Indeed, it seems to have thrived. When young, Norway spruce can grow up to 3 feet a year. It tolerates shade, drought, and acid soils, and is not a preferred snack for deer, insects, or mice. Squirrels will nibble on the seeds, but those seeds are still Norway spruce’s main route to reproduction, and it has become naturalized in many states.
The calm air I felt while skiing through the Norway spruce grove has been noticed by others, too, and this species is often recommended when planting windbreaks. It’s a common street tree, too. My neighbor growing up in Iowa had a huge one in her backyard. Once I began looking, I found Norway spruce all over the town of Cable.

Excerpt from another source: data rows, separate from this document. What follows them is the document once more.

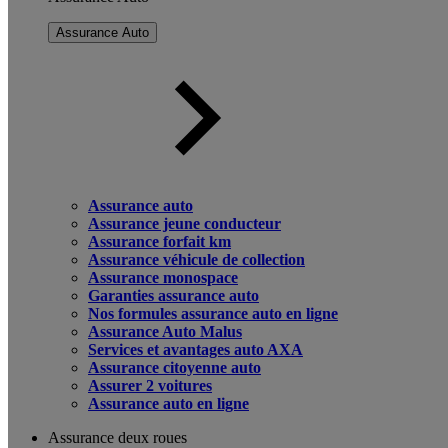
Assurance Auto
Assurance auto
Assurance jeune conducteur
Assurance forfait km
Assurance véhicule de collection
Assurance monospace
Garanties assurance auto
Nos formules assurance auto en ligne
Assurance Auto Malus
Services et avantages auto AXA
Assurance citoyenne auto
Assurer 2 voitures
Assurance auto en ligne
Assurance deux roues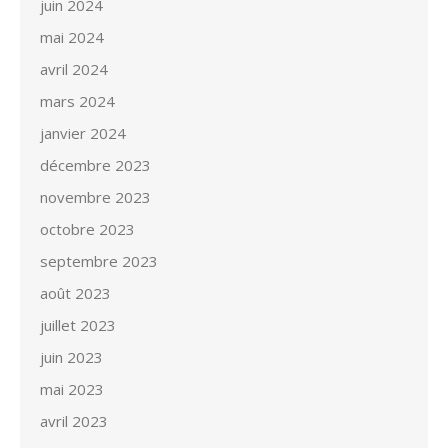
juin 2024
mai 2024
avril 2024
mars 2024
janvier 2024
décembre 2023
novembre 2023
octobre 2023
septembre 2023
août 2023
juillet 2023
juin 2023
mai 2023
avril 2023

Out on the trail, though, I didn’t see much Norway spruce regeneration. The mature, almost 80-year-old trees, which currently represent 40 out of about 170,000 acres of the Bayfield County Forest (a whopping 0.024%), will be thinned and harvested according to the same management principals as the white pines growing nearby. As opposed to aspens, birches, and red maples, Norway spruce doesn’t sprout back after you cut it, so these stands will likely be easy to replant in native species that have come back into favor.
Despite the grove’s calm air, the chill started to seep in and I kicked off down the hill, enjoying the gentle grade of what must be an old logging road. No matter how much I might try to focus on the present—elegant trees, proper technique, keeping warm, and raven’s calls—I’ll still be skiing through history.